Problem description =
Write each entry out again exactly as it was given.

Data records =
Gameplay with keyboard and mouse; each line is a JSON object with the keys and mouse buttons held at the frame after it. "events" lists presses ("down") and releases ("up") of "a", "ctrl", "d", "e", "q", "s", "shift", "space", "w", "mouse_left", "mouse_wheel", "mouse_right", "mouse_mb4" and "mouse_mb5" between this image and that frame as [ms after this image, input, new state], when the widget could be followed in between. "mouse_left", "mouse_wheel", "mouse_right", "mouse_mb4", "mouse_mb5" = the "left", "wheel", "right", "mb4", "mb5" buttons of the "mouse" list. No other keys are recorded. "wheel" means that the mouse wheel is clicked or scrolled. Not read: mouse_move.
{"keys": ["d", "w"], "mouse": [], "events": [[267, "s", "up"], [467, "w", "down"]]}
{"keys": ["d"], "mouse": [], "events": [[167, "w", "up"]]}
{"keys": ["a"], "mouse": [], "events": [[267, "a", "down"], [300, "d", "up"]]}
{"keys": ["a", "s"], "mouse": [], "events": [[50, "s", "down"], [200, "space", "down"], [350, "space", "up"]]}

Output for this exercise =
Gameplay with keyboard and mouse; each line is a JSON object with the keys and mouse buttons held at the frame after it. "events" lists presses ("down") and releases ("up") of "a", "ctrl", "d", "e", "q", "s", "shift", "space", "w", "mouse_left", "mouse_wheel", "mouse_right", "mouse_mb4" and "mouse_mb5" between this image and that frame as [ms after this image, input, new state], when the widget could be followed in between. "mouse_left", "mouse_wheel", "mouse_right", "mouse_mb4", "mouse_mb5" = the "left", "wheel", "right", "mb4", "mb5" buttons of the "mouse" list. No other keys are recorded. "wheel" means that the mouse wheel is clicked or scrolled. Not read: mouse_move.
{"keys": ["d", "w"], "mouse": [], "events": [[267, "s", "up"], [467, "w", "down"]]}
{"keys": ["d"], "mouse": [], "events": [[167, "w", "up"]]}
{"keys": ["a"], "mouse": [], "events": [[267, "a", "down"], [300, "d", "up"]]}
{"keys": ["a", "s"], "mouse": [], "events": [[50, "s", "down"], [200, "space", "down"], [350, "space", "up"]]}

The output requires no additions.